2018 12 07 : Les confins du monde – film

Indochine, 1945 : un jeune militaire français, Robert Tassen (Gaspard Ulliel) est le seul survivant d’un massacre collectif perpétré par les Japonais en retraite, dans lequel son frère et sa belle-sœur sont tués.

Dès lors il ne pense plus qu’à une chose, se venger, et comme il a une conviction quant à l’identité du responsable du carnage, il s’engage dans une recherche solitaire et clandestine de l’assassin.

Dans cette poursuite obsessionnelle, il croise le chemin de Maï une jeune Vietnamienne (Lang-Khê Tran), de Cavagna, un engagé bagarreur (Guillaume Gouix) puis de Saintonge (Gérard Depardieu) un écrivain catholique échoué dans les confins de ce monde livré à la sauvagerie.

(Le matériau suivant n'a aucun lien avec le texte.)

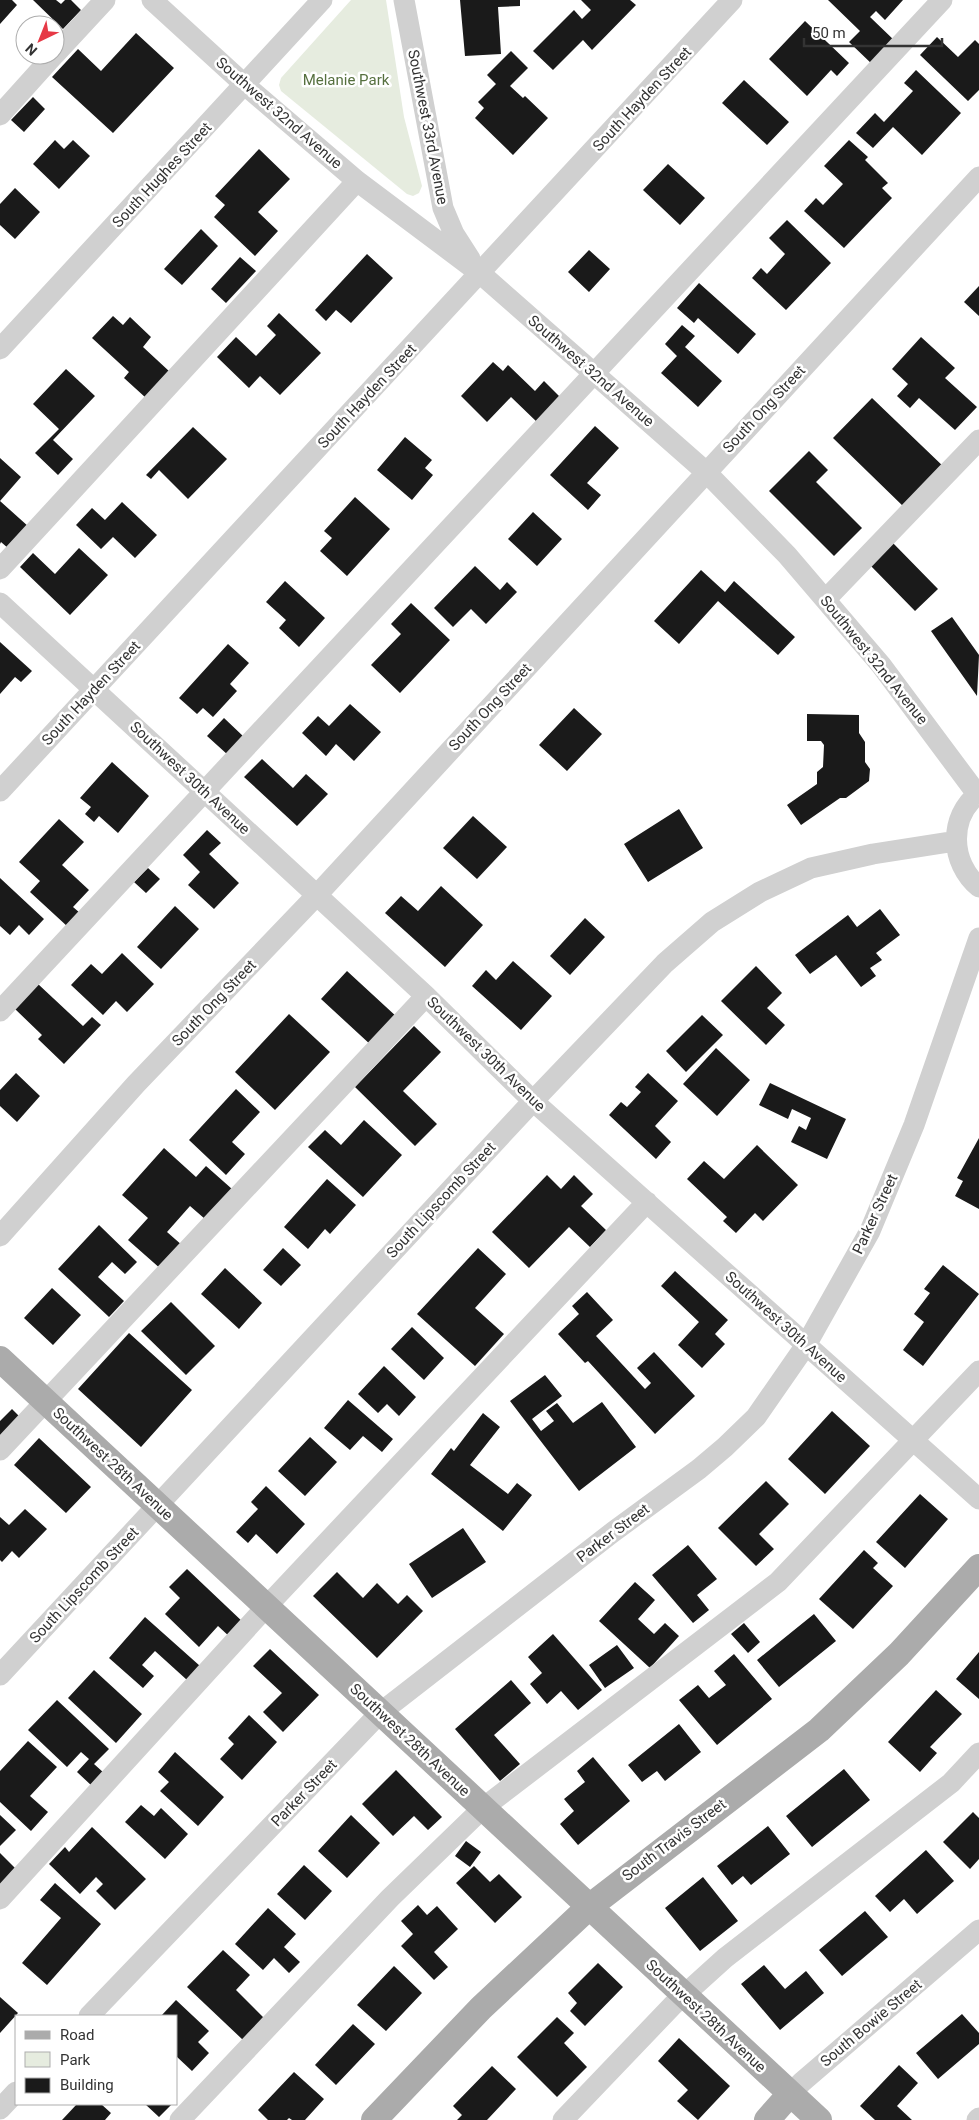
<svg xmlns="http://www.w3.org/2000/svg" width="979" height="2120" viewBox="0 0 979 2120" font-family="Roboto,sans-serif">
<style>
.green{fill:#e6ecdf}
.building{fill:#1a1a1a}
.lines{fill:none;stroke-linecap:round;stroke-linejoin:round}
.minor{stroke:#d0d0d0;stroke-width:21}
.major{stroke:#ababab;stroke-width:26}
.labels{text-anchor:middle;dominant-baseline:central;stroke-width:5;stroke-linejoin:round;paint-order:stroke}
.park-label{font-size:15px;fill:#56703f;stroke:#fff}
.street-label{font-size:15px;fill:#333;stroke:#fff}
</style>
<rect width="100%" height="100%" fill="#fff"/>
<path class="green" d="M351 0H386L404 117 422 186 419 193 413 196 407 194 281 91 279 85 281 78Z"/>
<path class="building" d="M0 0H12L17 5 0 24Z
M33 0H56L61 4 65 0H71L81 10 63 29Z
M460 0H520V6L498 7 501 54 465 56Z
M581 0H630L636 5 592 50 583 40 553 70 533 51 574 10 582 19 591 10Z
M828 0H903L885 20 876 11 870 17 896 42 874 66 849 42 860 31Z
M805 21 849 63 837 76 831 70 807 96 769 59Z
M136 33 174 68 113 133 52 77 78 49 101 71Z
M937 37 958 57 975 40 979 44V90L968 101 920 55Z
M511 51 528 68 510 86 523 98 525 96 548 118 513 155 475 118 484 108 478 102 496 84 487 75Z
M916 70 961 113 922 155 893 127 873 148 856 133 875 113 884 122 913 91 904 83Z
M744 80 789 122 767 145 722 103Z
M33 97 45 109 24 132 11 120Z
M55 140 64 149 73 140 90 156 59 189 33 164Z
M849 140 868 157 865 160 888 183 882 188 892 198 844 248 804 211 816 198 823 205 843 184 824 166Z
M259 149 290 179 258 212 278 231 255 256 214 217 225 205 215 196Z
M668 164 705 198 680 225 643 190Z
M15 188 40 212 15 239 0 225V204Z
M787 220 831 263 786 310 752 278 761 268 767 274 785 254 769 238Z
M201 229 218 246 182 285 164 269Z
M589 250 610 269 589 292 568 272Z
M367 254 393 278 351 323 336 310 326 321 315 310Z
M240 257 256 271 226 303 211 289Z
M699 283 756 334 738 354 698 318 694 323 677 308Z
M979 286V316L964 302Z
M279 313 321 353 280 395 260 376 249 388 217 357 236 337 256 356 276 335 267 326Z
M113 316 123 325 130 317 151 337 143 347 170 372 146 398 124 378 129 372 92 338Z
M682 325 695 336 685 347 722 381 698 407 661 373 677 356 665 344Z
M921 337 955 368 945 378 977 407 955 430 919 398 910 408 897 396 908 384 892 369Z
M493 362 503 371 508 365 535 391 544 381 563 400 539 424 511 397 487 422 461 396Z
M66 369 95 396 53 440 73 459 58 475 35 453 59 429 33 404Z
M872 398 946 469 906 509 833 438Z
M595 426 619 448 587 483 601 495 588 510 550 475Z
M193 427 227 459 188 499 159 470 151 479 146 475Z
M405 437 432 460 425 468 433 475 412 500 377 470Z
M809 451 828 470 816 482 862 528 834 556 769 491Z
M0 458 21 477 0 501 29 527 9 549 1 542 0 544Z
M355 497 390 529 347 576 320 551 332 538 324 531Z
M122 502 157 535 135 558 113 537 101 549 76 525 92 508 105 520Z
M533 512 562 539 537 566 508 539Z
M892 542 938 589 915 611 869 564Z
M79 548 108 575 70 615 20 567 33 553 55 574Z
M475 566 500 590 507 582 517 592 486 624 471 609 453 627 434 608Z
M701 570 725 592 734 581 795 637 778 655 718 601 679 644 654 621Z
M285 581 325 618 299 647 279 628 286 620 266 602Z
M411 603 450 640 400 693 371 665 401 634 391 624Z
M952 617 979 655 977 696 931 631Z
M0 642 32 671 21 682 15 677 0 694Z
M228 644 249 663 230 684 237 691 213 717 203 708 197 714 179 698Z
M350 704 381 732 354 761 336 744 326 756 302 733 318 716 329 726Z
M574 708 602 734 567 771 539 745Z
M807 714 859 715V733L865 742V762L870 769 869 781 846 798H840L801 825 787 805 817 784V772L823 767 824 745 821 741H807Z
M224 718 244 737 228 755 207 736Z
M262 759 293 788 306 774 328 794 297 826 244 777Z
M112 762 149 796 118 833 99 816 94 822 85 814 91 807 80 798Z
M679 809 703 848 648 882 624 844Z
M473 816 507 847 477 879 443 848Z
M59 819 84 842 62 865 89 890 73 907 80 913 68 927 30 892 40 881 19 862Z
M207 830 221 843 209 854 239 883 214 909 188 885 200 872 183 855Z
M148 868 160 879 146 893 134 882Z
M0 878 44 919 29 935 19 925 10 935 0 926Z
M441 886 483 925 445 967 385 913 401 896 418 911Z
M175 906 199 929 161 969 137 947Z
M880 909 900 935 876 953 882 960 870 968 876 976 861 987 836 955 810 974 795 955 848 915 857 927Z
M585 918 605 937 570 975 550 956Z
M122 953 154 984 127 1012 116 1001 103 1015 71 985 91 964 102 974Z
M513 961 552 996 521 1030 472 986 486 970 496 980Z
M756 966 782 993 767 1008 785 1025 766 1045 721 1001Z
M347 971 398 1018 372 1046 321 999Z
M38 984 83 1026 92 1017 101 1025 64 1064 38 1039 42 1035 15 1009Z
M289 1014 330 1052 275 1110 235 1072Z
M702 1015 723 1035 686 1072 666 1051Z
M414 1026 441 1052 403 1091 437 1124 415 1146 355 1087Z
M716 1048 750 1080 717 1116 683 1084Z
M16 1073 40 1096 17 1122 0 1106V1090Z
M648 1073 678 1101 655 1126 671 1142 656 1159 609 1115 621 1102 627 1107 641 1092 635 1087Z
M770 1083 846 1119 827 1159 791 1142 799 1126 806 1130 811 1118 792 1109 788 1119 759 1105Z
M236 1089 260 1112 232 1142 245 1154 226 1175 189 1140Z
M364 1120 402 1155 363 1197 308 1147 325 1130 341 1145Z
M979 1138V1209L955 1196 963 1181 957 1178Z
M757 1145 798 1185 763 1221 755 1213 736 1233 723 1221 727 1217 687 1179 704 1161 724 1179Z
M164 1148 196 1177 206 1166 232 1189 205 1219 190 1206 167 1232 183 1246 162 1270 128 1240 148 1218 122 1195Z
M547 1175 561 1189 574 1175 593 1194 581 1206 606 1230 590 1247 569 1227 529 1268 492 1232Z
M327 1179 356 1205 330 1234 325 1229 308 1249 284 1227Z
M99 1225 137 1262 125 1274 112 1262 98 1277 124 1301 109 1317 58 1269Z
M283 1248 301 1265 281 1286 263 1270Z
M478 1248 506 1274 475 1308 504 1334 475 1366 417 1314Z
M943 1265 979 1294 923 1366 903 1350 924 1322 914 1314 930 1293 924 1289Z
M225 1268 262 1303 239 1329 201 1294Z
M675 1271 728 1320 715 1334 725 1344 702 1368 678 1345 699 1322 661 1286Z
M52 1288 81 1315 53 1345 24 1318Z
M587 1292 613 1320 596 1336 645 1389 651 1383 637 1368 654 1352 695 1396 655 1434 588 1361 585 1363 558 1334 579 1314 572 1306Z
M171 1302 215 1346 186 1375 141 1331Z
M412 1327 444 1358 424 1380 391 1349Z
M129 1333 192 1390 141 1447 78 1389Z
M384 1366 416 1397 399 1416 387 1404 378 1413 358 1394Z
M545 1375 562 1396 532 1419 541 1431 554 1421 546 1411 557 1403 573 1423 602 1402 636 1447 579 1491 510 1401Z
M348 1400 393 1439 382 1452 363 1436 350 1450 324 1428Z
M12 1409 23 1420 0 1443V1421Z
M832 1411 870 1446 825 1494 788 1459Z
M483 1413 500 1427 470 1465 508 1494 517 1483 532 1495 503 1531 431 1474 451 1448 454 1451Z
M310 1437 337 1462 305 1496 278 1471Z
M39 1438 91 1487 66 1513 14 1465Z
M766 1481 789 1504 759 1534 774 1549 756 1566 718 1528Z
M266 1486 305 1524 277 1554 256 1534 248 1543 236 1532 258 1509 251 1502Z
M920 1494 948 1519 905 1568 876 1542Z
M25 1509 47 1529 19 1558 12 1551 2 1562 0 1560V1517L9 1525Z
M463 1528 486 1562 432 1598 409 1564Z
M688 1545 717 1579 697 1595 709 1610 693 1623 652 1575Z
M864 1550 878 1563 873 1568 893 1586 853 1629 819 1599Z
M187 1569 245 1624 231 1638 218 1626 199 1647 165 1614 180 1598 169 1587Z
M337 1572 363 1598 377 1583 398 1604 407 1595 423 1611 377 1658 313 1596Z
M635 1582 655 1600 638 1619 654 1634 665 1623 679 1636 650 1668 599 1621Z
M814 1614 836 1641 779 1687 757 1660Z
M145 1617 200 1666 187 1680 155 1651 142 1665 154 1676 143 1688 109 1658Z
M744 1623 760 1642 748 1653 731 1634Z
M553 1634 602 1690 578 1710 561 1691 547 1704 530 1684 542 1673 528 1657Z
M617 1645 634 1668 605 1688 589 1665Z
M270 1649 319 1695 283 1732 263 1712 282 1693 253 1666Z
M979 1652V1699L956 1679Z
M734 1654 772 1699 717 1745 679 1700 698 1685 709 1698 726 1685 714 1671Z
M94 1670 142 1714 116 1743 68 1698Z
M511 1680 531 1703 494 1735 520 1764 500 1781 455 1729Z
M936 1690 962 1714 930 1747 937 1753 920 1772 888 1742Z
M57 1700 109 1749 94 1764 104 1773 92 1786 77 1772 89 1759 81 1752 67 1767 28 1730Z
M249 1715 277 1742 242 1780 220 1759 234 1744 228 1738Z
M679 1724 701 1752 665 1781 657 1771 642 1782 628 1765Z
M28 1741 57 1767 30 1796 48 1812 31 1831 0 1802V1771Z
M175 1752 224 1797 198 1826 160 1791 169 1782 158 1772Z
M593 1757 630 1801 578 1845 560 1824 574 1811 564 1799 585 1782 577 1771Z
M844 1769 870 1800 812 1847 786 1816Z
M396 1770 442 1817 428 1830 414 1816 393 1836 362 1804Z
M141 1805 154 1816 161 1808 188 1834 165 1859 125 1822Z
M973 1812 979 1818V1859L970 1869 943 1842Z
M0 1815 16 1830 0 1846Z
M351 1815 380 1843 347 1878 318 1851Z
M768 1826 790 1854 751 1885 743 1876 732 1885 717 1866Z
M92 1827 146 1879 115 1910 96 1891 103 1884 96 1877 80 1894 49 1864 65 1847 69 1852Z
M466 1841 481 1852 470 1867 455 1856Z
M926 1850 954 1881 917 1914 904 1899 890 1912 875 1896Z
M0 1853 17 1870 0 1888Z
M304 1865 332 1891 305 1920 277 1894Z
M474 1866 490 1882 499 1874 522 1897 495 1923 456 1883Z
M703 1877 738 1921 700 1951 665 1908Z
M55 1883 101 1924 47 1985 22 1963 61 1918 40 1900Z
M418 1905 427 1915 437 1906 458 1929 434 1952 448 1967 434 1980 401 1946 413 1934 401 1921Z
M268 1908 296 1934 284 1947 300 1962 289 1973 274 1958 263 1970 235 1944Z
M865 1911 888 1937 842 1976 819 1950Z
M223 1950 250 1975 236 1990 264 2018 243 2040 187 1987Z
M598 1963 623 1987 585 2026 570 2011 577 2003 568 1993Z
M764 1965 785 1989 806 1971 824 1993 780 2030 741 1984Z
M394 1966 422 1993 386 2031 357 2005Z
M0 1997 18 2013 0 2033Z
M176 2000 209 2031 198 2042 209 2053 192 2071 176 2056V2016H161Z
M962 2014 979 2033V2044L938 2079 916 2053Z
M557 2017 574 2033 564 2043 587 2067 557 2097 517 2057Z
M353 2024 375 2044 336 2085 315 2065Z
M679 2038 730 2086 698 2120 677 2101 688 2090 658 2061Z
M899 2065 918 2083 897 2106 912 2120H875L860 2106Z
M492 2066 516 2089 487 2120H457L462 2115 453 2106Z
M294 2072 324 2099 305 2120H292L289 2118 287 2120H268L258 2110Z
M77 2104H101L111 2113 105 2120H62Z
M145 2104H172L159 2117Z"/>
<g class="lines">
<path class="minor" d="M152 0 245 85 357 181 481 274 706 472 787 555 881 665 977 794
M404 0 443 208 454 234 470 259
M55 54 105 0
M0 115 54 55
M0 349 322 0
M0 569 357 181
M826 599 979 440
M0 603 426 996 533 1101 979 1499
M0 791 732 0
M979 793C948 817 950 863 979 887
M0 1011 942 0
M0 1236 136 1084 316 896 979 177
M0 1450 426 996
M0 1675 533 1101 665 963 712 922 760 892 811 868 873 854 956 841
M0 1899 267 1606 647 1202
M89 2016 380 1713 613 1532 699 1469 725 1447 756 1417 806 1345 870 1231 914 1125 979 938
M790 2094 802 2082 979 1930
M0 2109 16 2092
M180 2120 390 1898 483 1808 778 1582 979 1371
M563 2120 673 2005 725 1958 951 1783 979 1753
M977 2120 979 2118"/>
<path class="major" d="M0 1359 819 2120
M374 2120 481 2008 589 1907 819 1730 899 1654 979 1567
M767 2120 790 2094"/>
</g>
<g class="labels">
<g class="park-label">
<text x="346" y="80">Melanie Park</text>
</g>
<g class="street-label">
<text transform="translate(642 99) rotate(-47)">South Hayden Street</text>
<text transform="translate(279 113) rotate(41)">Southwest 32nd Avenue</text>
<text transform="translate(428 127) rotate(79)">Southwest 33rd Avenue</text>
<text transform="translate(162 175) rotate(-47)">South Hughes Street</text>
<text transform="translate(591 371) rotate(41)">Southwest 32nd Avenue</text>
<text transform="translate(367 396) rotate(-47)">South Hayden Street</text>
<text transform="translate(764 409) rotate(-47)">South Ong Street</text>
<text transform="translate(874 660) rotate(51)">Southwest 32nd Avenue</text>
<text transform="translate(91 693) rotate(-47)">South Hayden Street</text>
<text transform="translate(490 707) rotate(-47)">South Ong Street</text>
<text transform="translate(190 778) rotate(43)">Southwest 30th Avenue</text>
<text transform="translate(214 1003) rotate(-46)">South Ong Street</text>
<text transform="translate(486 1054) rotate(44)">Southwest 30th Avenue</text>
<text transform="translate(441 1200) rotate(-47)">South Lipscomb Street</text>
<text transform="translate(875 1214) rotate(-65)">Parker Street</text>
<text transform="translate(786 1327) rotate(42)">Southwest 30th Avenue</text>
<text transform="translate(113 1464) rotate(43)">Southwest 28th Avenue</text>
<text transform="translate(613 1533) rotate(-37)">Parker Street</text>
<text transform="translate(84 1585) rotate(-47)">South Lipscomb Street</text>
<text transform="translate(410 1740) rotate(43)">Southwest 28th Avenue</text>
<text transform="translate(304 1793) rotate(-46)">Parker Street</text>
<text transform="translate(674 1840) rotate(-37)">South Travis Street</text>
<text transform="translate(706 2016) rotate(43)">Southwest 28th Avenue</text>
<text transform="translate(871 2023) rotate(-40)">South Bowie Street</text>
</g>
</g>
<rect x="15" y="2015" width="162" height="90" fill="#ffffff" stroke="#adadad"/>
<rect x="25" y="2031" width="25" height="8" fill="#ababab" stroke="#adadad"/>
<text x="60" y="2040" font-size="15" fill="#333333">Road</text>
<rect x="25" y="2052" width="25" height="15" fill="#e6ecdf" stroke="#adadad"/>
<text x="60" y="2065" font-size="15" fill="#333333">Park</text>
<rect x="25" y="2078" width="25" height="15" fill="#1a1a1a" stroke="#adadad"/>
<text x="60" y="2090" font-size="15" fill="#333333">Building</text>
<g transform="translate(40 40) rotate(223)"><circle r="24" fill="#ffffff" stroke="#adadad"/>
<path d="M0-4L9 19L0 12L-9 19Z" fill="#e63946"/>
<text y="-8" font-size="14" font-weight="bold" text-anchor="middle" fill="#333333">N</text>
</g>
<path d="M804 38v8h138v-8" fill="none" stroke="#333333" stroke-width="2.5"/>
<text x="812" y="38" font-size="15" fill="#333333" stroke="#ffffff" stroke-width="4" paint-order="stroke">50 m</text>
</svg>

Je n’ai pas « aimé » ce film de Guillaume Nicloux : on ne peut pas aimer ce film.

On ne peut pas aimer un film qui nous plonge sans complaisance dans cette « sale guerre » d’Indochine que bien peu d’entre nous désormais ont connue ; mais ceux que j’ai connus pour y être allé et que je questionnais restaient silencieux ou éludaient… significatif, non ?

Je n’ai pas « aimé » ce film, car peut-on faire du beau, du grandiose, du cinéma d’esthète avec une sale guerre ? Elles le sont toutes certes, et la saloperie de celle-ci ne mit pas longtemps à être dépassée par celles-là.

Et à ce propos, contre l’avis presque unanime des critiques, j’ai détesté Apocalypse Now parce que Coppola parvenait à faire un « beau film » baroque avec les horreurs de la guerre et que, justement, c’était à mon sens une sorte de perversion cinématographique.

Ici, rien de tel. Je ne prétends pas départager Coppola vs Nicloux quant à leur talent de réalisateur ; je dis simplement que Nicloux nous livre sans clinquant ni tuning la détestable vision des sauvageries et la dimension pathologique de cette guerre infâme. Dans son film, au moins, on étouffe et on souffre, au lieu de vibrer en proie à quelque sensation indécente au son la chevauchée des Walkyries de Wagner, ou des Doors ou des Rolling Stones.

Il faut donc voir ce film extraordinaire et, dès qu’ils en auront l’âge, le montrer à vos enfants pour que demain, après nous qui ne l’avons bien su, ils éloignent le spectre de la guerre.